Now I will just need to implement those into the protected mode stack and descriptor fetches/reads and writes for them to handle the stack and descriptors through the BIU.
Also completed the BIU 64-bit memory reads for this (since descriptors fetch 64 bits from RAM, the BIU will need to support such reads).
Those new added steps work using 3 different variables instead of just two the normal instruction use.
One counter specifies where in the current attempt (or repeated attempt, as all attempts are performed until the current attempt is reached) it's checking. This counter resets whenever the entire mechanism is reset (which is during the next instruction starting or when a read/write operation is confirmed to be pending).
One counter specifies were in the attempts of the current instruction (actually various reads/writes are combined into one) left off (this increases by two for every read or write operation. The first value (even) is used for requests to the BIU, the second for reading the result (which is that the write completed or the read data).
One counter specifies the read cache position. This is used to keep the read data into a cache to read it only once per request, later requests (restarts) cause the cached value to be read instead of performing the memory request again. This counter, like the current attempt counter, is also request to keep in sync for detecting the specific read attempts to perform (either from cache (when already done before) or from the memory read at a completed memory cycle).
All counters of course reset whenever the instruction state is reset (new instruction or a fault handler is started). Thus causing new instructions to reset such a behaviour.
Those 3 counters exist in two different copies: one for descriptor fetches and saves(which is only 1 byte, unlike the 8 byte read operation) and one copy for stack pushes and pops.

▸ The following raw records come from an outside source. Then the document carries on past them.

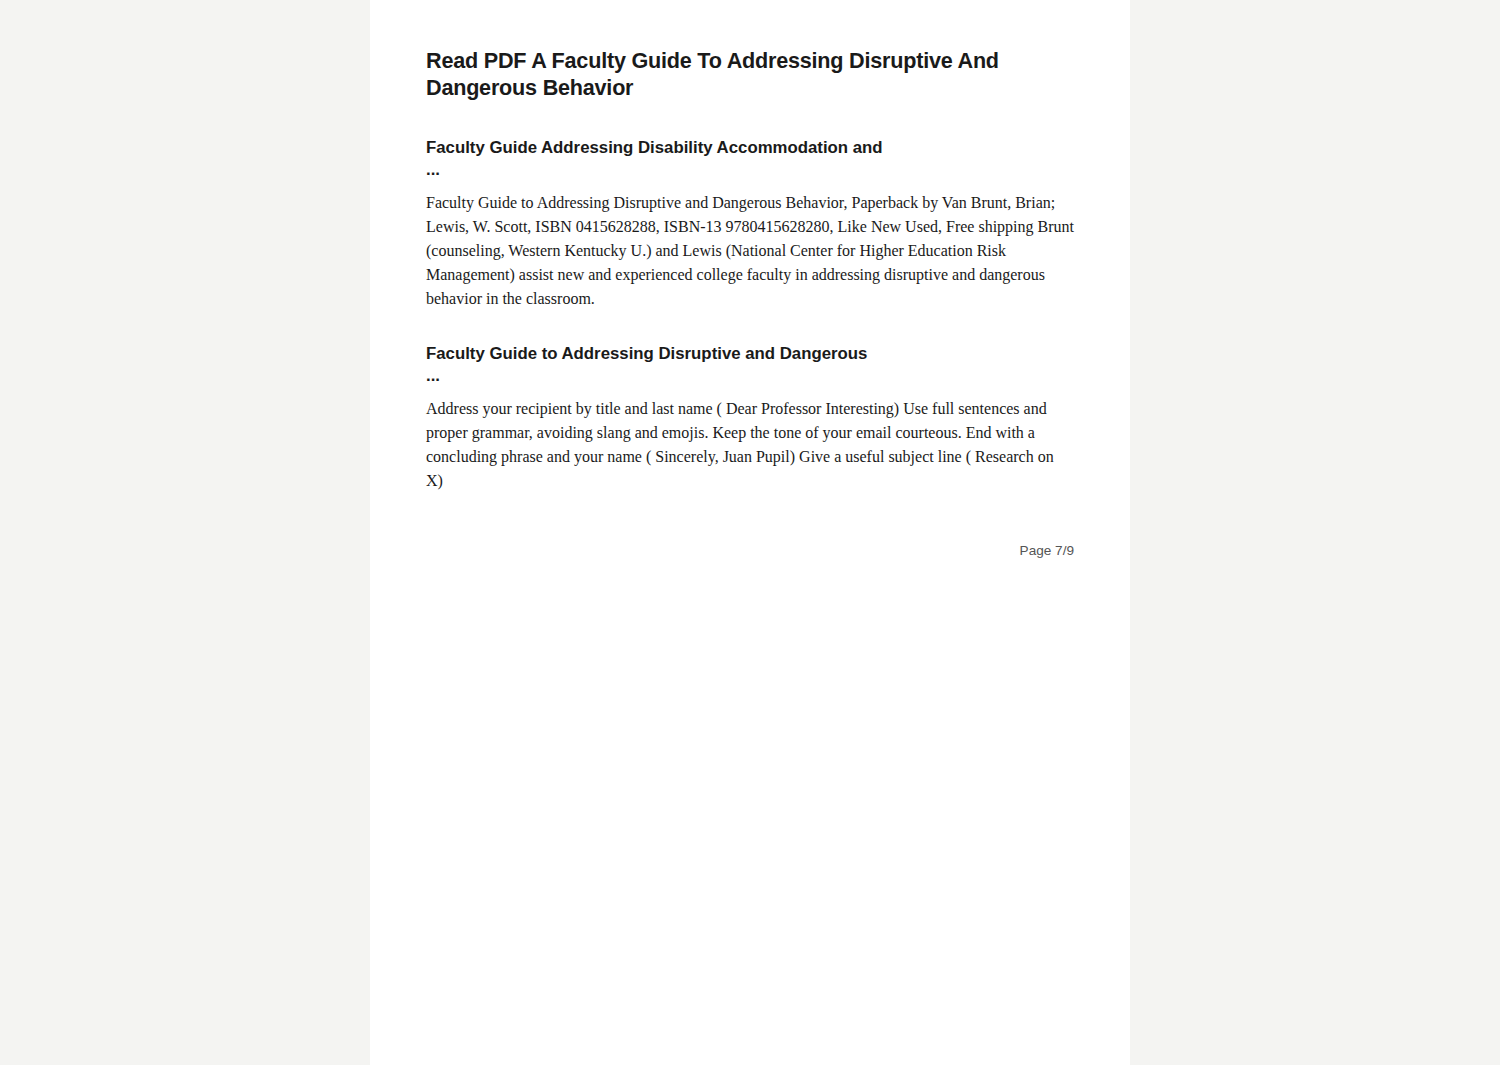Read PDF A Faculty Guide To Addressing Disruptive And Dangerous Behavior
Faculty Guide Addressing Disability Accommodation and...
Faculty Guide to Addressing Disruptive and Dangerous Behavior, Paperback by Van Brunt, Brian; Lewis, W. Scott, ISBN 0415628288, ISBN-13 9780415628280, Like New Used, Free shipping Brunt (counseling, Western Kentucky U.) and Lewis (National Center for Higher Education Risk Management) assist new and experienced college faculty in addressing disruptive and dangerous behavior in the classroom.
Faculty Guide to Addressing Disruptive and Dangerous ...
Address your recipient by title and last name ( Dear Professor Interesting) Use full sentences and proper grammar, avoiding slang and emojis. Keep the tone of your email courteous. End with a concluding phrase and your name ( Sincerely, Juan Pupil) Give a useful subject line ( Research on X)
Page 7/9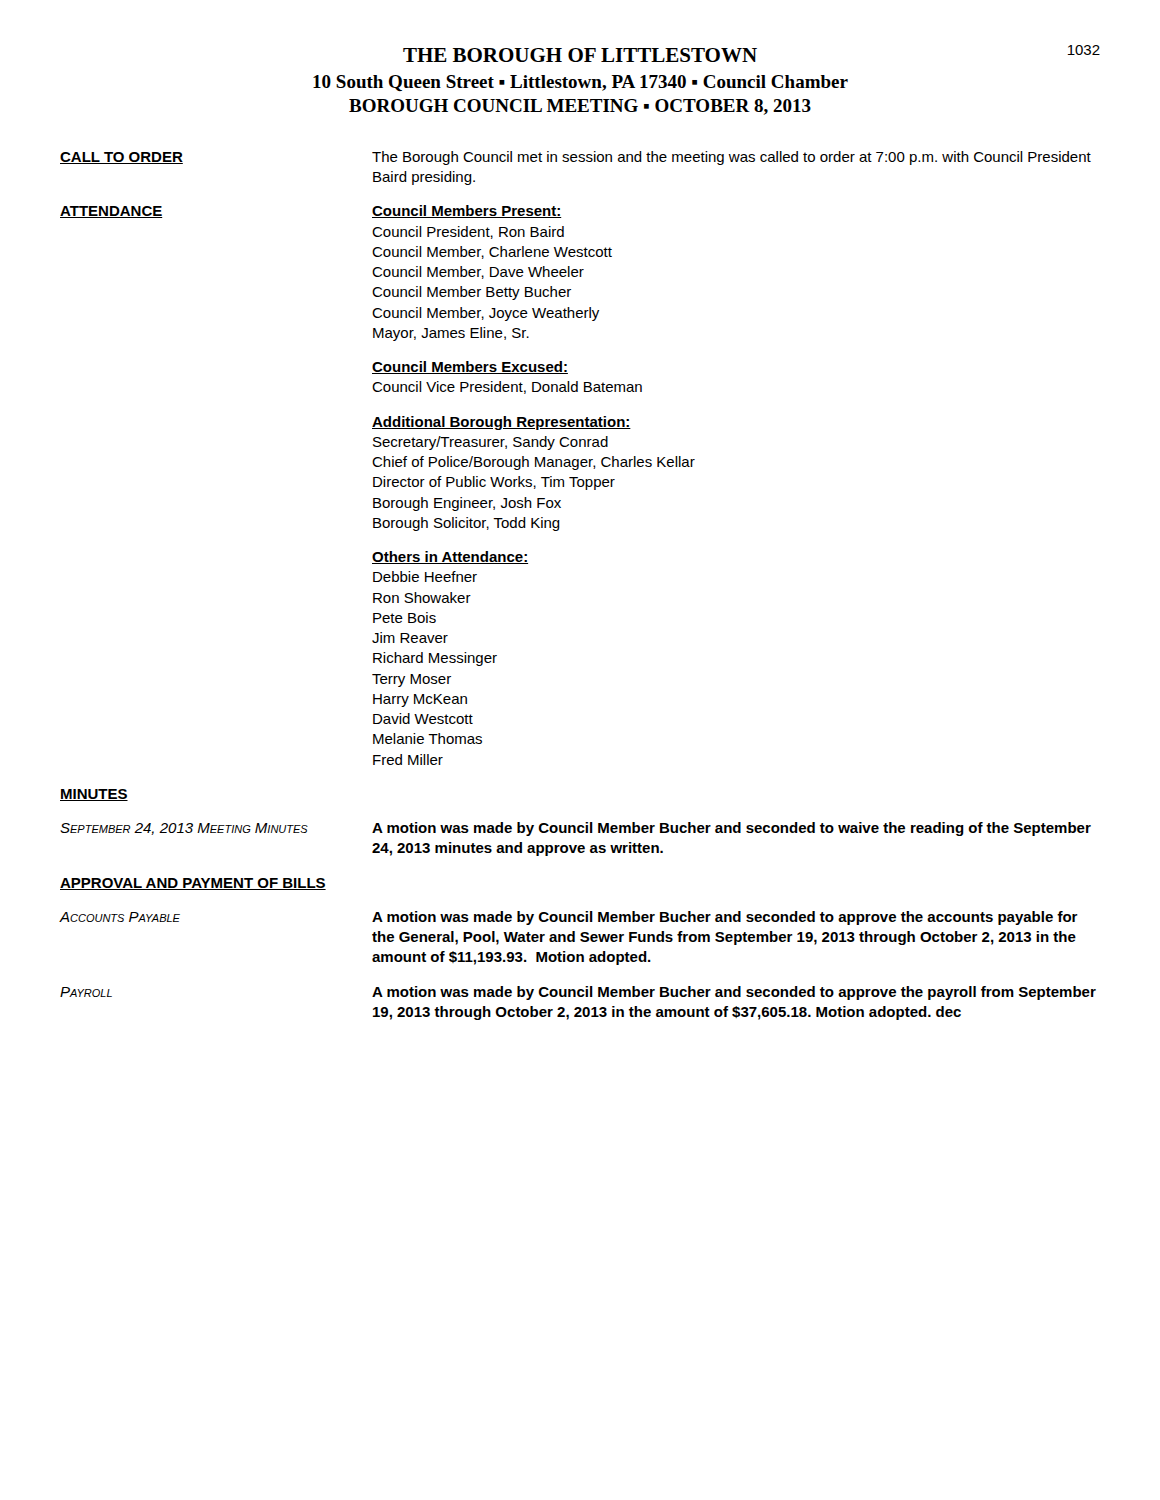1032
THE BOROUGH OF LITTLESTOWN
10 South Queen Street ▪ Littlestown, PA 17340 ▪ Council Chamber
BOROUGH COUNCIL MEETING ▪ OCTOBER 8, 2013
| CALL TO ORDER | The Borough Council met in session and the meeting was called to order at 7:00 p.m. with Council President Baird presiding. |
| ATTENDANCE | Council Members Present: Council President, Ron Baird Council Member, Charlene Westcott Council Member, Dave Wheeler Council Member Betty Bucher Council Member, Joyce Weatherly Mayor, James Eline, Sr. Council Members Excused: Council Vice President, Donald Bateman Additional Borough Representation: Secretary/Treasurer, Sandy Conrad Chief of Police/Borough Manager, Charles Kellar Director of Public Works, Tim Topper Borough Engineer, Josh Fox Borough Solicitor, Todd King Others in Attendance: Debbie Heefner Ron Showaker Pete Bois Jim Reaver Richard Messinger Terry Moser Harry McKean David Westcott Melanie Thomas Fred Miller |
| MINUTES | |
| September 24, 2013 Meeting Minutes | A motion was made by Council Member Bucher and seconded to waive the reading of the September 24, 2013 minutes and approve as written. |
| APPROVAL AND PAYMENT OF BILLS | |
| Accounts Payable | A motion was made by Council Member Bucher and seconded to approve the accounts payable for the General, Pool, Water and Sewer Funds from September 19, 2013 through October 2, 2013 in the amount of $11,193.93. Motion adopted. |
| Payroll | A motion was made by Council Member Bucher and seconded to approve the payroll from September 19, 2013 through October 2, 2013 in the amount of $37,605.18. Motion adopted. dec |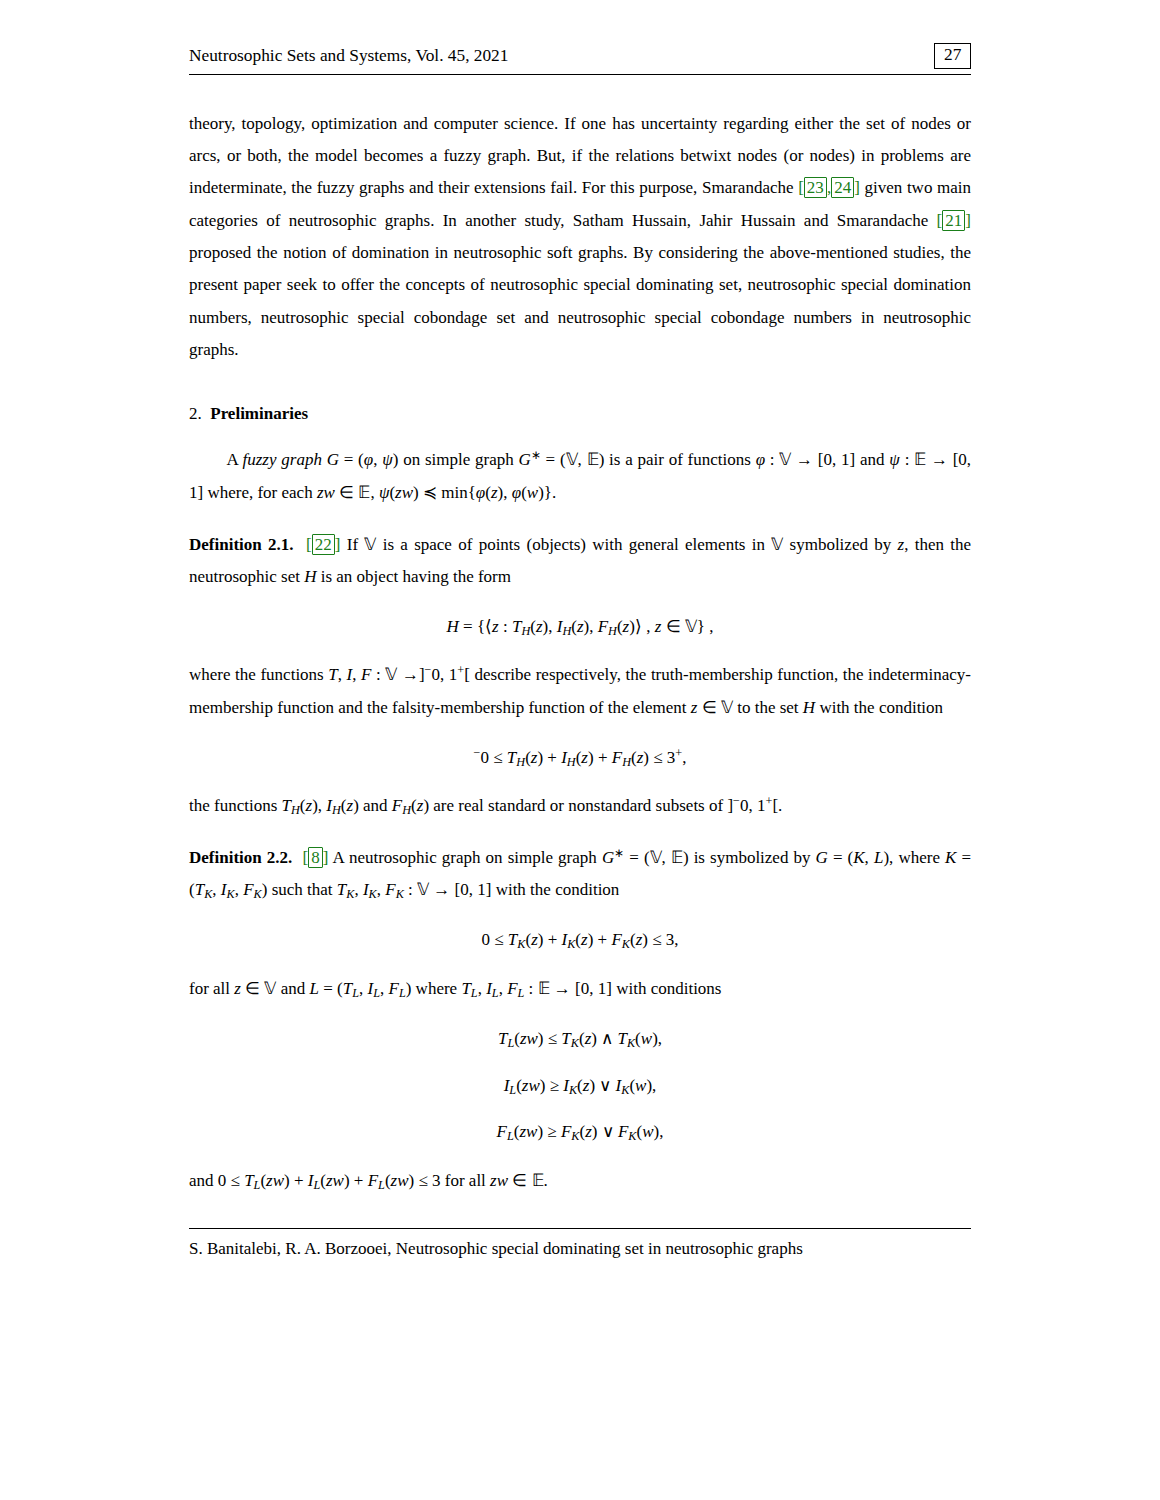Neutrosophic Sets and Systems, Vol. 45, 2021
27
theory, topology, optimization and computer science. If one has uncertainty regarding either the set of nodes or arcs, or both, the model becomes a fuzzy graph. But, if the relations betwixt nodes (or nodes) in problems are indeterminate, the fuzzy graphs and their extensions fail. For this purpose, Smarandache [23,24] given two main categories of neutrosophic graphs. In another study, Satham Hussain, Jahir Hussain and Smarandache [21] proposed the notion of domination in neutrosophic soft graphs. By considering the above-mentioned studies, the present paper seek to offer the concepts of neutrosophic special dominating set, neutrosophic special domination numbers, neutrosophic special cobondage set and neutrosophic special cobondage numbers in neutrosophic graphs.
2. Preliminaries
A fuzzy graph G = (φ, ψ) on simple graph G∗ = (𝕍, 𝔼) is a pair of functions φ : 𝕍 → [0, 1] and ψ : 𝔼 → [0, 1] where, for each zw ∈ 𝔼, ψ(zw) ≼ min{φ(z), φ(w)}.
Definition 2.1. [22] If 𝕍 is a space of points (objects) with general elements in 𝕍 symbolized by z, then the neutrosophic set H is an object having the form
H = {⟨z : TH(z), IH(z), FH(z)⟩ , z ∈ 𝕍} ,
where the functions T, I, F : 𝕍 →]−0, 1+[ describe respectively, the truth-membership function, the indeterminacy-membership function and the falsity-membership function of the element z ∈ 𝕍 to the set H with the condition
−0 ≤ TH(z) + IH(z) + FH(z) ≤ 3+,
the functions TH(z), IH(z) and FH(z) are real standard or nonstandard subsets of ]−0, 1+[.
Definition 2.2. [8] A neutrosophic graph on simple graph G∗ = (𝕍, 𝔼) is symbolized by G = (K, L), where K = (TK, IK, FK) such that TK, IK, FK : 𝕍 → [0, 1] with the condition
0 ≤ TK(z) + IK(z) + FK(z) ≤ 3,
for all z ∈ 𝕍 and L = (TL, IL, FL) where TL, IL, FL : 𝔼 → [0, 1] with conditions
TL(zw) ≤ TK(z) ∧ TK(w),
IL(zw) ≥ IK(z) ∨ IK(w),
FL(zw) ≥ FK(z) ∨ FK(w),
and 0 ≤ TL(zw) + IL(zw) + FL(zw) ≤ 3 for all zw ∈ 𝔼.
S. Banitalebi, R. A. Borzooei, Neutrosophic special dominating set in neutrosophic graphs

Thus, just like the CPU execution, it allows for the reads to cache their data for repeated attempts (as most of the instruction state is reset whenever the pending condition is triggered, causing the entire checks to restart (but one of the counters is used to return to the point that was interrupted once it matches the other counter (the current counter matches the interrupt point counter as it were))). It's basically just executing coroutines using counters, when I think about it.
The interruptions itself is just the BIU reading or writing data to/from memory. If it's in cycle-accurate mode, this interruption almost never occurs, as the read/write handlers simply immediately tick the BIU and retrieve the result. But in cycle-accurate mode, the BIU isn't ticked that way, thus causing the BIU to interrupt the EU routine that is handling those protected-mode tasks.
Of course, the small counters (only byte sized (index) pointers) and small read caches (16 descriptors and 64 read stack doublewords (16 bits read take 32 bits anyways on the cache, with the top 16 bits ignored during readback) could in theory overflow with 128 reads/writes, but to my knowledge there isn't a single instruction that performs that many descriptor or stack reads (and writes too, since those don't take any space in those buffers). So 254 steps is more than enough to handle all protected mode tasks.